The misunderstanding was eventually cleared up - and Reagan even found the time to go horseback riding with the queen.

A former Reagan official offers one possible explanation: Nancy Reagan's astrologer.

"You have to remember that Mrs. Reagan was very strict about his schedule, and she would consult her astrologer to see if this was the right time to travel," William F. Sittman, a special assistant to Reagan, told The Associated Press. "Sometimes she would back up departures."

The tiff over the tardy reply is but one revelation contained in nearly 500 pages of newly released documents relating to the Reagan visit made public Friday by Britain's National Archives.

The dossier shows the British government - led by Prime Minister Margaret Thatcher - to be extraordinarily interested in pleasing the relatively new president on his two-day visit.

British leaders also fretted that perennial cross-Channel rivals might triumph in the tug-of-war for presidential face time in a visit that had to be sandwiched between two summits on the European mainland. They feared the president might cancel, either because of time pressure or a reluctance to offend other European leaders who wanted meetings with Reagan.

The dossier is filled with serious political concerns - how to maximize Britain's influence on U.S. policy? - and lighter matters, including what gift to give the Reagans (they decided on a carriage clock), and what type of horse and saddle Reagan would most enjoy for his outing with the queen.
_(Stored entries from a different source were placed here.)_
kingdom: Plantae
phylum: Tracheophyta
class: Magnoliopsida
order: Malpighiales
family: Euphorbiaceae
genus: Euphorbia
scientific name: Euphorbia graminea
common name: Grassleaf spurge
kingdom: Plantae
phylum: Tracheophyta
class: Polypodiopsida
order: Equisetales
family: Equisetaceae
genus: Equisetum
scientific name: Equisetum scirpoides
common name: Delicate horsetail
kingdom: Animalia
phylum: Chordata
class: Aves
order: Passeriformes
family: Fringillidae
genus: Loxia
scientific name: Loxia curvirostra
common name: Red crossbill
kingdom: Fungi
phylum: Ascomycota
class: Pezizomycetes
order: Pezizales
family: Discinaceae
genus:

The documents make clear that Europe's leaders were desperate for Reagan's attention at a time of high Cold War tensions. A memo from U.K. Cabinet Secretary Robert Armstrong on Feb. 5 expresses concern that a gala, summit-closing dinner at the palace of Versailles could delay Reagan's arrival in London. But he warns against pressuring the Reagan entourage to skip the event because "that would not please the president of the French Republic."